For some the jeremiads of Snow and Leavis amounted to what place the individual had in the collective. With his own 1962 Commentary essay, "The Leavis-Snow Controversy," literary humanist and cultural critic Lionel Trilling entered the debate, which he described as "a miasma of personality-mongering" (150). Trilling believed that Leavis, despite his personal vendetta and bile, held that "moral consciousness, which is also the source of all successful creation, [is] the very root of poetic genius" (151), a position to which Trilling was somewhat sympathetic. Leavis he felt saw literature in much the same way as Arnold saw the "criticism of life." Snow's lecture was, then, a counter-attack on literature seen as a threat to national and global prosperity. It insisted that the literary culture must follow the scientific lead and not act "the part of a loyal opposition" (161). But for Leavis and Trilling this could only deny literature's prime purpose, that is to offer its audience an escape from the confines of the techno-social bondage of modernity, to explore and be free. Trilling recognized in both Snow and Leavis a Christian rhetoric, though one long secularized. Trilling himself was suspicious of Leavis' talk of pedagogical deliverance through a class of aesthetes:

It assumes that all things are causative or indicative of the whole of the cultural life, it proposes to us those intensities of moralized feeling which seem appropriate to our sense that all that is good in life is at stake in every cultural action. An instance of mediocrity or failure in art or thought is not only what it is but also a sin, deserving to be treated as such. These passions are no doubt vivifying: they have the semblance of heroism. (174)

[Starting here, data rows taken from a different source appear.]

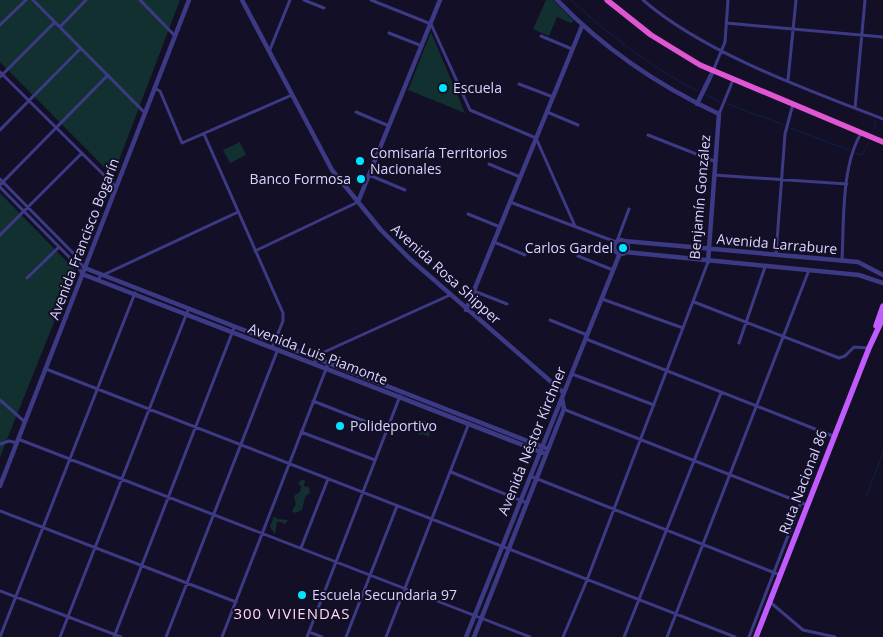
<svg xmlns="http://www.w3.org/2000/svg" width="883" height="637" font-family="'Open Sans',sans-serif">
  <rect width="100%" height="100%" fill="#130f26"/>
  <path fill="#12302f" d="M0,0H180L113,176L0,62Z
    M546,0H553L574,21L571,23L557,17L549,36L533,29Z
    M431,32L465,113L408,90Z
    M240,142L246,155L230,163L223,150Z
    M0,193L75,270L0,457Z
    M421,420L426,421L430,430L429,437L423,434L419,435L418,423Z
    M302,479L305,481L304,486L309,487L310,493L305,497L302,510L295,513L292,511L296,504L294,496L300,492L301,486L298,484Z
    M274,516L277,519L288,520L285,524L281,522H277L275,534L270,527Z"/>
  <g fill="none" stroke-linecap="round" stroke-linejoin="round">
    <path stroke="#0c2248" stroke-width="1" d="M571,0C609,35 651,67 697,91
      M706,95L719,101
      M728,104L784,125
      M790,128L849,150
      M874,129L876,121
      M855,153L862,155L869,141
      M866,497L883,453"/>
    <path stroke="#3d3a85" stroke-width="3" d="M33,0L145,113
      M140,0L175,36
      M304,0L324,8
      M371,0L431,24L470,110L536,138L575,226
      M643,0C704,53 808,90 883,119
      M726,23L883,37
      M0,25L26,0
      M60,27L86,0
      M389,33L422,46
      M541,36L572,49
      M269,52L290,0
      M713,71L725,42L728,0
      M0,72L116,187
      M0,77L55,22
      M788,80L796,0
      M519,84L553,97
      M154,88L160,91L182,143L292,95
      M855,108L865,0
      M356,112L389,126
      M547,112L578,125
      M719,114L733,80
      M0,130L81,48
      M204,134L283,313V321L272,348
      M648,135L714,161
      M489,164L520,177
      M369,175L405,190
      M714,175L847,184
      M0,179L75,255L84,268
      M0,185L108,75
      M0,187L77,265L82,274
      M510,202L616,242
      M468,214L500,227
      M0,235L82,153
      M617,241L629,209
      M494,242L525,255
      M255,251L358,202
      M776,254L785,134L793,104
      M578,256L613,270
      M842,260C844,223 841,164 862,132
      M27,278L59,247
      M97,280L101,276L238,212
      M474,291L507,304
      M602,299L683,328
      M694,302L839,358L845,356L854,347L868,348
      M550,320L587,335
      M586,339L833,436
      M739,343L765,267
      M313,364L322,353L450,295
      M46,369L735,637
      M572,374L654,405
      M0,400L25,422
      M313,401L387,430
      M563,409L807,505
      M301,432L375,460
      M18,439L530,637
      M0,444L9,441L17,443
      M451,472L527,503
      M530,476L780,575
      M0,511L236,602
      M301,548L328,479
      M0,591L121,637
      M770,602L803,630L835,637
      M309,632L322,637
      M0,637L135,293
      M60,637L188,310
      M114,637L234,328
      M166,637L278,349
      M222,637L328,364
      M307,637L400,396
      M346,637L397,506
      M386,637L469,423
      M563,637L587,580L708,262
      M624,637L721,393
      M667,637L809,270
      M749,637L801,502"/>
    <path stroke="#3d3a85" stroke-width="4.5" d="M242,0L332,170L381,230L410,259L564,393
      M557,0C604,49 657,85 719,114L708,262
      M697,104L713,71
      M358,202L440,0
      M614 247a7 7 0 1 1 14 0a7 7 0 1 1-14 0Z
      M624,241L858,262L883,275
      M625,252L859,275L883,283
      M85,268L548,449
      M82,274L546,454
      M466,310L582,26
      M0,486L189,0
      M466,637L620,253
      M474,637L564,409L562,398"/>
    <path stroke="#c25bff" stroke-width="5.5" d="M876,326L883,306
      M756,637L869,348L883,318"/>
    <path stroke="#e055d1" stroke-width="5.5" d="M607,0L651,35L700,65L883,142"/>
  </g>
  <g fill="#00e5ff" stroke="#130f26" stroke-width="2">
    <circle cx="443" cy="88" r="5"/>
    <circle cx="360" cy="161" r="5"/>
    <circle cx="361" cy="179" r="5"/>
    <circle cx="623" cy="248" r="5"/>
    <circle cx="340" cy="426" r="5"/>
    <circle cx="302" cy="595" r="5"/>
  </g>
  <g text-anchor="middle" stroke-width="4" stroke-linejoin="round" paint-order="stroke">
    <g font-size="14" fill="#d9d4ff" stroke="#130f26" text-anchor="start">
      <text x="453" y="93">Escuela</text>
      <text x="370" y="158">Comisaría Territorios<tspan x="370" dy="16">Nacionales</tspan></text>
      <text x="351" y="184" text-anchor="end">Banco Formosa</text>
      <text x="613" y="253" text-anchor="end">Carlos Gardel</text>
      <text x="350" y="431">Polideportivo</text>
      <text x="312" y="600">Escuela Secundaria 97</text>
    </g>
    <g font-size="14" fill="#d9d4ff" stroke="#130f26">
      <text transform="translate(700 197) rotate(-85)" y="5">Benjamín González</text>
      <text transform="translate(84 239) rotate(-69)" y="5">Avenida Francisco Bogarín</text>
      <text transform="translate(777 244) rotate(5)" y="5">Avenida Larrabure</text>
      <text transform="translate(446 274) rotate(42)" y="5">Avenida Rosa Shipper</text>
      <text transform="translate(318 354) rotate(21)" y="5">Avenida Luis Piamonte</text>
      <text transform="translate(532 441) rotate(-68)" y="5">Avenida Néstor Kirchner</text>
      <text transform="translate(803 482) rotate(-69)" y="5">Ruta Nacional 86</text>
    </g>
    <g font-size="15" letter-spacing="1" fill="#ffd6f0" stroke="#130f26">
      <text x="292" y="619">300 VIVIENDAS</text>
    </g>
  </g>
</svg>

Trilling felt a more moderate approach was needed. Of course, Snow and Leavis were each in turn blind to this soteriological undercurrent. Snow would remark in passing that for certain scientists with religious faith "the sense of the tragic condition [might] not be so strong," but for "most people of deep feeling" this very secular tragedy of existence could not be evaded (6). In turn, Leavis could dismiss Snow's "social hope" as the typical religious "refus[al] to live on the spot where one is" (54). If international community of science seemed to offer one kind of cultural salvation, an end to the poor relations across the Iron Curtain, the "whole man" theory of education (as Trilling would later write) "now stands virtually in the place of religion and may even be thought of as itself a religion" and is "directed toward moral and spiritual renovation; its subject is damnation and salvation" (219, 231).

Trilling observes, "No, the world will not be saved by teaching English at universities, nor, indeed, by any other literary activity. It is very hard to say what will save the world. But we can be perfectly certain that denying the actualities of the world will not work its salvation" (163). Of what Leavis could accuse Snow, Trilling could in turn accuse Leavis and Snow. Each it seems was dealing in the evangelistic revival business. Both, he thought were suspiciously blind to "a politics of a quite ultimate kind . . . the disposition of the modern mind" (148). Trilling recommended a bridge between the two positions, a kind of clinging to the hope of the life of the mind: "The idea of mind which had taught the bookbinder's apprentice to embark on his heroic enterprise of self-instruction also taught the great scientist to place himself beyond specialness of interest which groups prescribe for their members" (176-177).

That we can no longer recommend this disinterestedness without a snort of incredulity is itself a cause for reflection.